Now that we understand how Pages creates our response and what code Solid generates for Pages, we can modify the static adapter to work with Pages. First, we're going to need our own writeToDisk.js
that will generate our Pages Function. We can start by copying the existing writeToDisk.js
and modifying it to work with Pages:
// packages/start-cloudflare-pages/writeWorkerToDisk.js import { mkdir, writeFile } from "fs/promises"; import { dirname, join } from "path"; async function write() { const { onRequestGet } = await import(join("file://", process.argv[2])); const request = new Request(process.argv[4]); const res = await onRequestGet({ request, env: {}, next: () => { throw new Error("next() not implemented"); }, }); await mkdir(dirname(process.argv[3]), { recursive: true }); await writeFile(process.argv[3], await res.text()); process.exit(0); } write();
Next, we'll need to recreate the renderStatic
function to use our new writeWorkerToDisk.js
:
// packages/start-cloudflare-pages/index.js const exec = promisify(execFile); const __dirname = fileURLToPath(new URL(".", import.meta.url)); const pathToRunner = resolve(__dirname, "writeWorkerToDisk.js"); async function run({ entry, output, url }) { const { stdout, stderr } = await exec( "node", [pathToRunner, entry, output, url, "--trace-warnings"], { env: { NODE_NO_WARNINGS: "1", ...process.env, }, } ); if (stdout.length) console.log(stdout); if (stderr.length) console.log(stderr); }
And update the build method to render our pages...

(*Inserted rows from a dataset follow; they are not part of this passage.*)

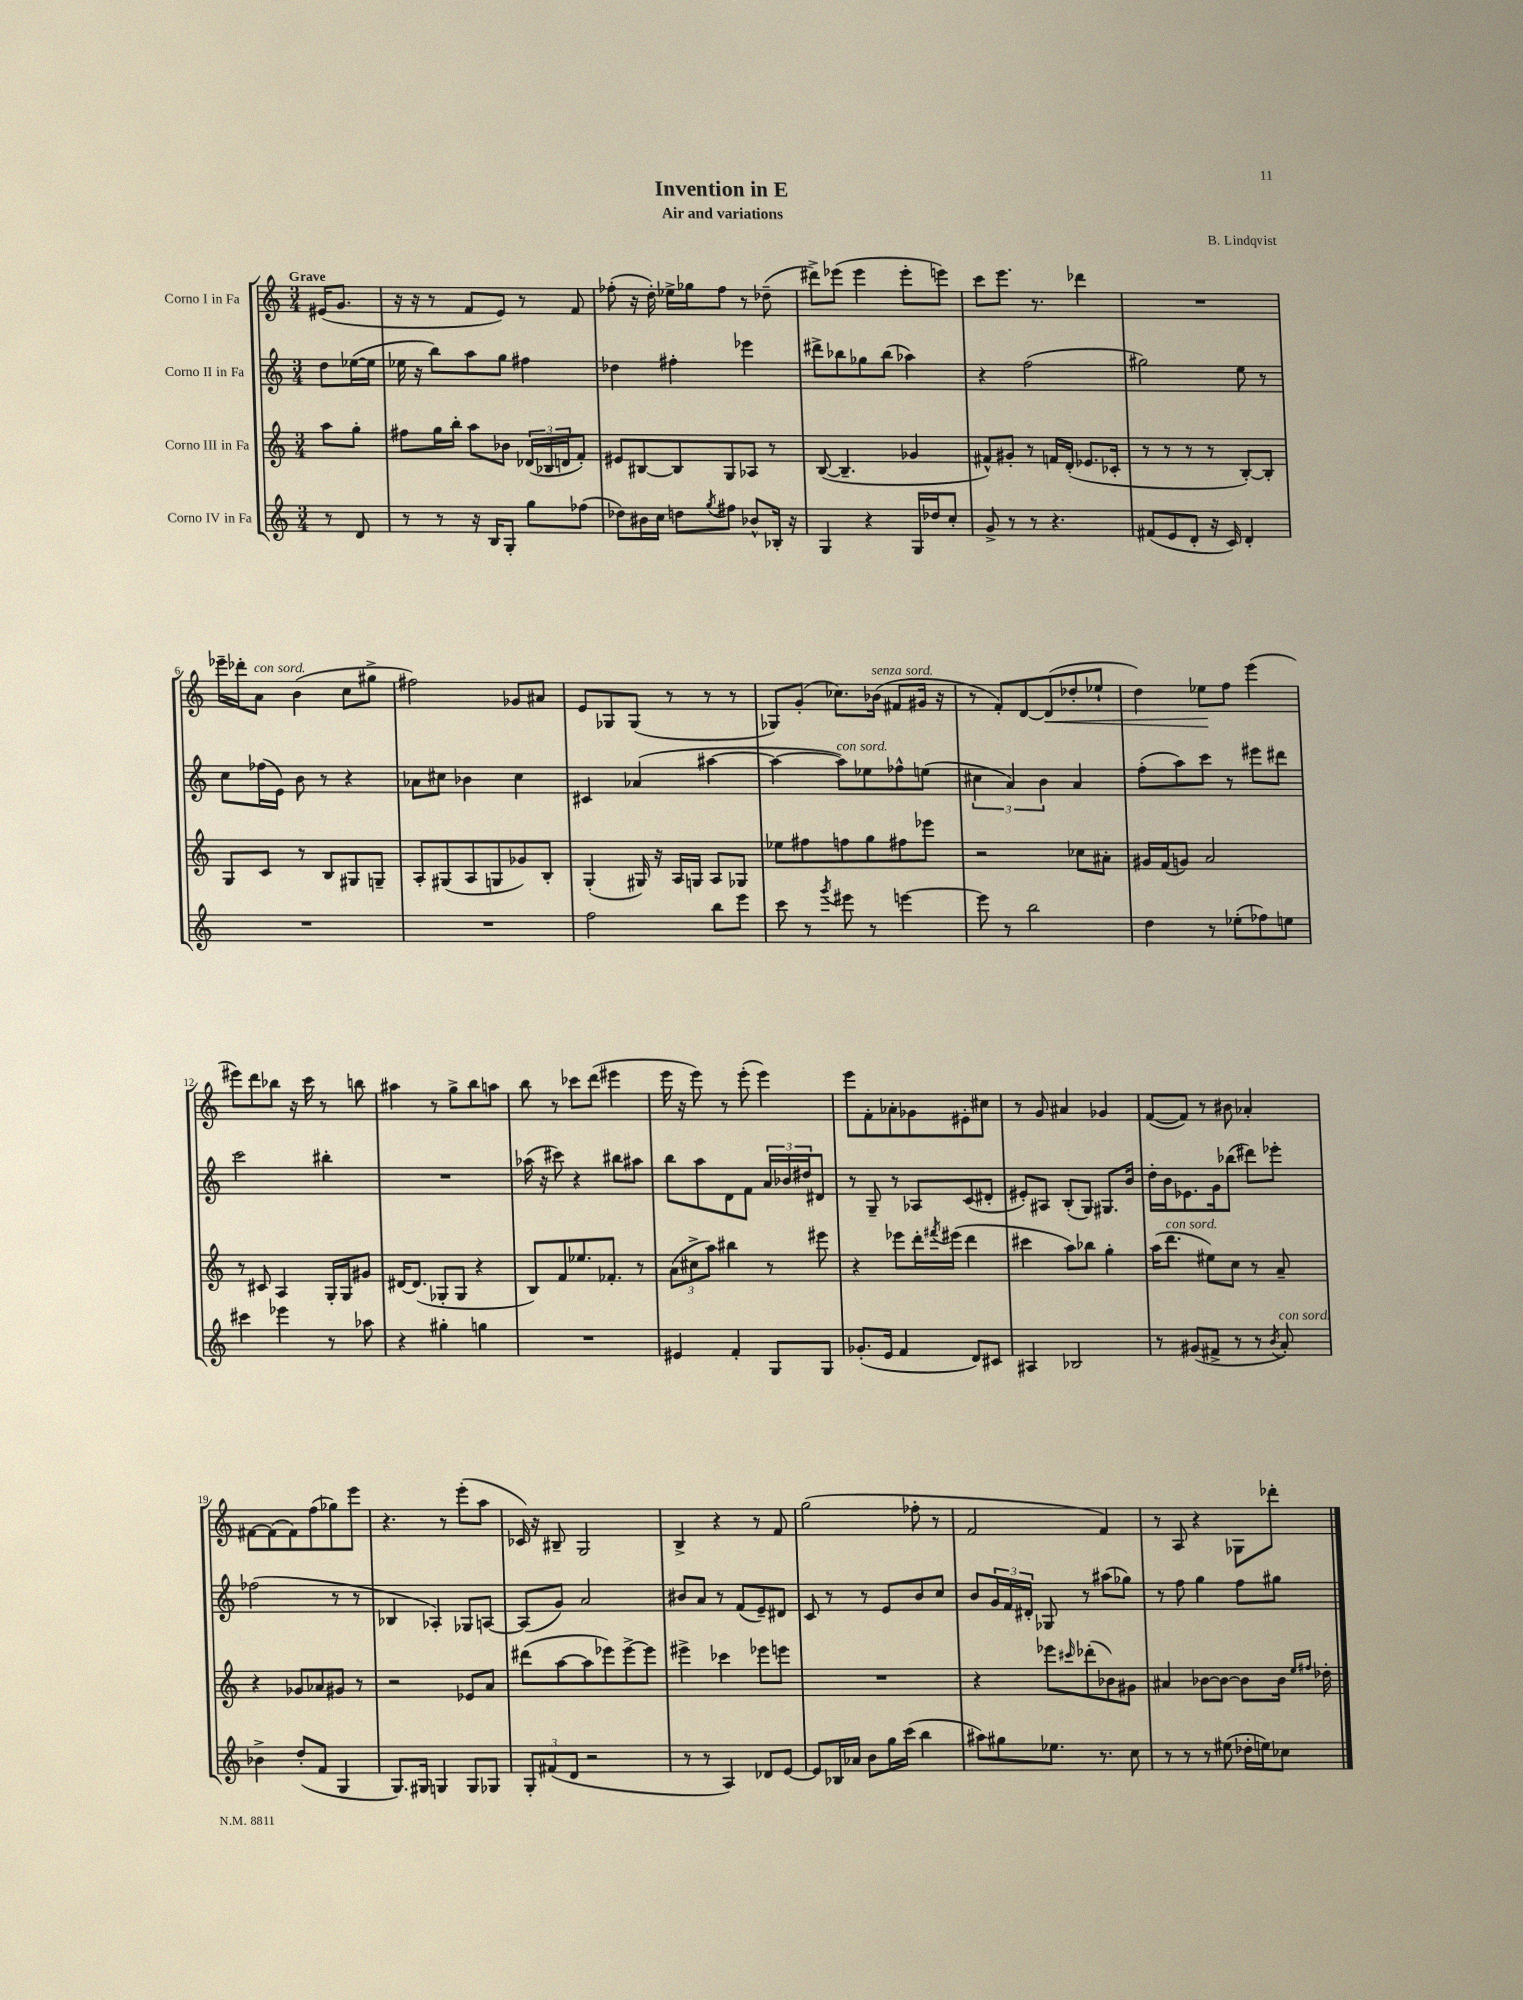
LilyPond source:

\header { title = "Invention in E" composer = "B. Lindqvist" subtitle = "Air and variations" }
<<
\new StaffGroup <<
\new Staff = "s0" \with { instrumentName = "Corno I in Fa" } {
    \clef treble \key c \major \numericTimeSignature \time 3/4 \partial 4 \tempo "Grave"
    eis'16( g'8. |
    r16 r16 r8 f'8 e'8) r8 f'8 |
    fes''8-.( r16 d''16-.) ees''16-> ges''16 fes''8 r8 des''8--( |
    dis'''8->) ees'''8( ees'''4 ees'''8-. e'''8) |
    c'''8 e'''8. r8. des'''4 |
    R2. |
    ees'''16-- des'''16-. a'8^\markup { \italic "con sord." } b'4( c''8 gis''8-> |
    fis''2) ges'8 ais'8 |
    e'8 ges8 ges8( r8 r8 r8 |
    ges8) g'8-.( ces''8.) bes'16^\markup { \italic "senza sord." }( fis'8 gis'16 r16 |
    r8 f'8-.) d'8~ d'8\<( des''8-. ees''8-! |
    d''4) ees''8\! f''8 e'''4( |
    eis'''8) d'''8 bes''8 r16 c'''16 r8 b''8 |
    ais''4 r8 g''8-> b''8 a''8 |
    b''8 r8 ces'''8 d'''8( eis'''4 |
    e'''16 r16 e'''8) r8 e'''8-.( e'''4) |
    e'''8 f'8-. aes'8-. ges'8 eis'8-. cis''8 |
    r8 g'8 ais'4 ges'4 |
    f'8~( f'8) r8 bis'8 aes'4-. |
    fis'8~ fis'8( fis'8) f''8( ges''8) e'''8 |
    r4. r8 e'''8-.( a''8 |
    ces'16) r16 bis8-- g2 |
    b4-> r4 r8 f'8 |
    g''2( fes''8-. r8 |
    f'2 f'4) |
    r8 a8 r4 ges8 des'''8-. \bar "|." |
}
\new Staff = "s1" \with { instrumentName = "Corno II in Fa" } {
    \clef treble \key c \major \numericTimeSignature \time 3/4 \partial 4
    d''8 ees''16~( ees''16 |
    ees''16 r16 b''8) a''8 g''8 fis''4 |
    des''4 fis''4-. ees'''4 |
    dis'''8-> bes''8 ges''8 bes''8( aes''4) |
    r4 f''2( |
    gis''2) e''8 r8 |
    c''8 fes''16( e'16) b'8 r8 r4 |
    aes'8 cis''8 bes'4 cis''4 |
    cis'4 aes'4( ais''4~ |
    ais''4~ ais''8^\markup { \italic "con sord." }) ees''8 fes''8-^ e''8( |
    \tuplet 3/2 { cis''4 a'4) b'4 } a'4 |
    f''8-.( a''8) c'''8 r8 eis'''8 dis'''8 |
    c'''2 bis''4-. |
    R2. |
    aes''16( r16 cis'''8) r4 bis''8 ais''8 |
    b''8 a''8 d'8 f'8 \tuplet 3/2 { a'16 bes'16 dis''16 } dis'8 |
    r8 g8-- r8 aes8 c'8( dis'8-. |
    eis'8-.) ais8 b8-.( g8) gis8. b'16 |
    d''16-. b'16 ees'8. g'16 bes''8( dis'''8) ees'''8-. |
    fes''2( r8 r8 |
    bes4 aes4-.) ges8 a8~ |
    a8( g'8) a'2 |
    bis'8 a'8 r8 f'8( e'8--) dis'8 |
    c'8 r8 r8 e'8 b'8 c''8 |
    b'8 \tuplet 3/2 { g'16 f'16 dis'16-. } ges8 r8 ais''8( ges''8) |
    r8 f''8 g''4 f''8 gis''8 \bar "|." |
}
\new Staff = "s2" \with { instrumentName = "Corno III in Fa" } {
    \clef treble \key c \major \numericTimeSignature \time 3/4 \partial 4
    a''8 g''8-. |
    fis''8 g''16 b''16-. a''8 bes'8 \tuplet 3/2 { des'16( bes16 d'16 } f'8-.) |
    eis'8 bis8~ bis8 g8 aes8 r8 |
    b8~( b4.-- ges'4 |
    fis'8-^) gis'8-. r8 f'16 d'16-.( ees'8. ces'16-. |
    r8 r8 r8 r8 b8~-.) b8-. |
    g8 c'8 r8 b8 gis8 g8-- |
    a8-. gis8( a8 g8 ges'8) b8-. |
    g4-.( gis16) r16 a16 g16 a8 ges8 |
    ees''8 fis''8 f''8 g''8 fis''8 ees'''8 |
    r2 ces''8 ais'8-. |
    gis'16 f'16( g'8) a'2 |
    r8 cis'8 a4 g16-. g16 gis'8 |
    dis'16~ dis'8.( ges8-. ges8 r4 |
    b8) f'8 ees''8. fes'8.-. r8 |
    \tuplet 3/2 { a'8( cis''8-> a''8) } bis''4 r8 eis'''8 |
    r4 ees'''8 d'''16-. \acciaccatura { fis'''8 } eis'''16( d'''4 |
    cis'''4 a''8) bes''8 g''4-. |
    a''16( d'''8.^\markup { \italic "con sord." } eis''8) c''8 r8 a'8-- |
    r4 ges'8 aes'8 gis'8 r8 |
    r2 ees'8 a'8 |
    dis'''8( a''8~ a''8 ees'''8) ees'''8~-> ees'''8 |
    eis'''4-> ces'''4 ees'''8 e'''8 |
    R2. |
    r4 ees'''8 \grace { cis'''16 } des'''8-.( bes'8) gis'8 |
    ais'4 bes'8~ bes'8~ bes'8 bes'16 \grace { e''16 fis''16 } des''16-. \bar "|." |
}
\new Staff = "s3" \with { instrumentName = "Corno IV in Fa" } {
    \clef treble \key c \major \numericTimeSignature \time 3/4 \partial 4
    r8 d'8 |
    r8 r8 r16 b16 g8-. g''8 fes''8( |
    des''8) bis'16 c''16 d''8 \acciaccatura { g''8 } fis''8 bes'8-^ bes16-. r16 |
    g4 r4 g16 des''16 c''8-. |
    g'8-> r8 r8 r4. |
    fis'8( e'8 d'8-. r16 c'16) d'4-. |
    R2. |
    R2. |
    f''2 b''8 e'''8 |
    c'''8 r8 \acciaccatura { g'''8 } eis'''8 r8 e'''4~ |
    e'''8 r8 b''2 |
    d''4 r8 ees''8-.( fes''8) e''8 |
    cis'''4 ees'''4 r8 aes''8 |
    r4 gis''4-. g''4 |
    R2. |
    eis'4 f'4-. g8 g8 |
    ges'8.-.( e'16 f'4 d'8) cis'8 |
    ais4 bes2 |
    r8 gis'8( fis'8-> r8 r8 \acciaccatura { b'8 } a'8-.^\markup { \italic "con sord." }) |
    bes'4-> d''8-.( f'8 g4 |
    g8.) gis16 g4 g8 ges8 |
    \tuplet 3/2 { g8-. fis'8( d'8 } r2 |
    r8 r8 a4) des'8 e'8~ |
    e'8 bes16 aes'16 b'8 g''16 c'''16( b''4 |
    ais''8) gis''8 ees''8. r8. c''8 |
    r8 r8 r8 eis''8( des''16-. e''16) ces''8 \bar "|." |
}
>>
>>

export default function (miniflareOptions) { return { name: "cloudflare-pages", async build(config, builder) { // lots of bundling code *snip* await config.solidOptions.router.init(); const staticRoutes = config.solidOptions.prerenderRoutes || []; writeFileSync( join(config.root, "dist", "public", "_routes.json"), JSON.stringify({ version: 1, include: ["/*"], exclude: staticRoutes, }), "utf8" ); for (let route of staticRoutes) { const originalRoute = route; if (route.startsWith("/")) route = route.slice(1); await run({ entry: join(config.root, "functions", "[[path]].js"), output: join( config.root, "dist", "public", originalRoute.endsWith("/") ? `${originalRoute}index.html` : `${route}.html` ), url: `http://localhost:8787/${route}`, }); } }, }; }
Just like that we've got prerendered routes for Solid on Pages!